ACTION ITEM
Pick out every line in the items below that contains the word "True" and copy each of those lines.

━━━━━ ENTRIES SHOWN ━━━━━

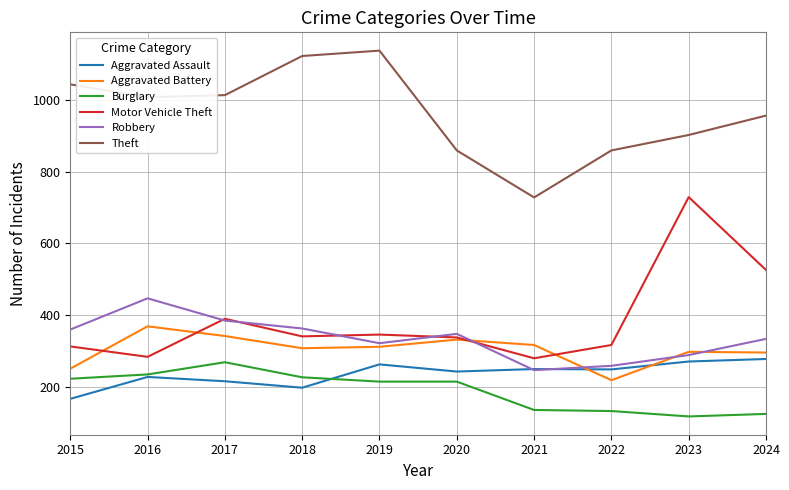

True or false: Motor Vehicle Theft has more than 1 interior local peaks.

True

━━━━━
━━━━━ ENTRIES SHOWN ━━━━━

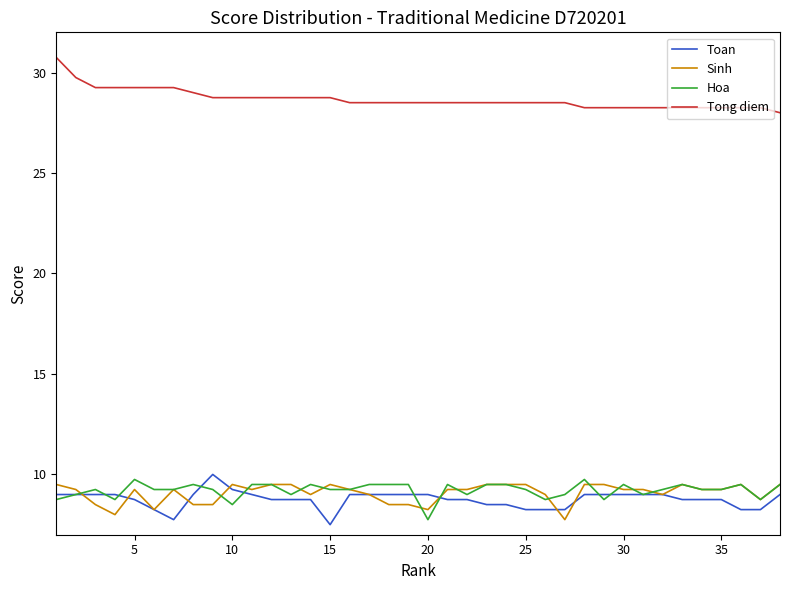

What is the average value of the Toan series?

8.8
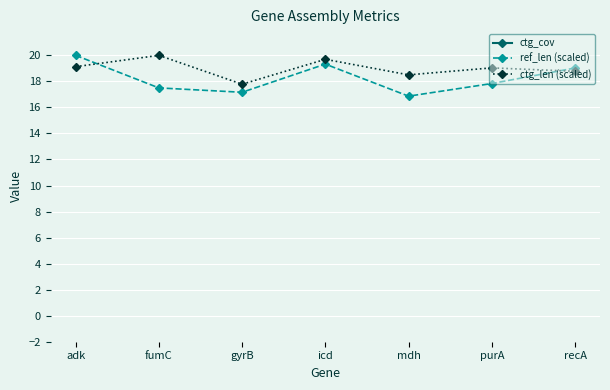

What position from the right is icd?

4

━━━━━

TASK OUTPUT
True or false: Motor Vehicle Theft has more than 1 interior local peaks.
True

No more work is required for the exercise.